Atatürk ismi, vatanın bölünmez bütünlüğünün, bağımsızlığımızın, Türk milletini birleştirici ruhun simgesidir. Buna rağmen ne yazık ki bazı kişiler Atatürk'ü değersizleştirme, Türk milli mücadelesini küçümseme, Atatürk'ün yaptığı yeniliklerin altını oymaya çabalamaktadır. Kimi tarihçi kılığıyla kimi de gazeteci-yazar kılığıyla... Ortak değerlerimiz üzerinden tarihimize, Türk varlığına, Türk kimliğine kin kusmaktadırlar. Türk Milleti Atatürk'e dil uzatanlara, değerlerimizi kirletenlere hiç prim vermemiştir. Atatürk'ün aziz hatırasına saldırarak, aslında Anadolu'daki Türk varlığına saldıran şahsiyet yoksunlarının karşısında daima çelik iradeyle durmuştur. Türkiye Cumhuriyeti'nin parlak geleceğini tehdit eden bu işgalci artıklarına asla geçit vermemiştir. Atam; fikirlerini, duygularını anlıyor ve hissediyoruz. Fikirlerin yolumuzu aydınlatmaya, mücadelen kılavuzumuz olmaya, her biri derin anlam barındıran eşsiz sözlerin yüzyıllar da geçse hatırlanmaya devam edecektir.
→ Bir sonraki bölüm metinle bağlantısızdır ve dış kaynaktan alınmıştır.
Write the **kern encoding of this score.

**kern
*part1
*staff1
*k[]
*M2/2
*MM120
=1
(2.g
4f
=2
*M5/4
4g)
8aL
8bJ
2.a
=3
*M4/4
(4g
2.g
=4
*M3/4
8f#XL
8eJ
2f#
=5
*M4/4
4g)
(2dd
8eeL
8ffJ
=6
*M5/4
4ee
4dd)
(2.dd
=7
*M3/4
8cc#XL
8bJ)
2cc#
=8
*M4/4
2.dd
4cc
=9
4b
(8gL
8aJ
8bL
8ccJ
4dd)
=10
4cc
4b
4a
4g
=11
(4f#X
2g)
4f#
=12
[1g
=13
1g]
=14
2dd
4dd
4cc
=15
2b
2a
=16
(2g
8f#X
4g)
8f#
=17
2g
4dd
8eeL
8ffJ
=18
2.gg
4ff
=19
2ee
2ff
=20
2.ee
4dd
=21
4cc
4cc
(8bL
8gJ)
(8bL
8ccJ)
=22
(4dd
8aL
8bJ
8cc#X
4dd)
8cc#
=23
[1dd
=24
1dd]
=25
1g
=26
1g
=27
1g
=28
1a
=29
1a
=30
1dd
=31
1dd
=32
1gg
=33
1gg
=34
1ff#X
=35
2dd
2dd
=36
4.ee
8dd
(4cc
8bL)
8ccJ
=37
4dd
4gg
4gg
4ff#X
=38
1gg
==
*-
Emanetlerine son nefesimize kadar sahip çıkacağız ve gelecek nesillere aktaracağız. Kurtuluş mücadelesinde yaktığın meşale ebediyen sönmeyecektir! Türkiye Cumhuriyeti Devletinin banisi Gazi Mustafa Kemal Atatürk'ü ebediyete uğurlanışının 82. yıldönümünde rahmet, minnet ve Fatihalarla anıyoruz. Ruhu şad olsun.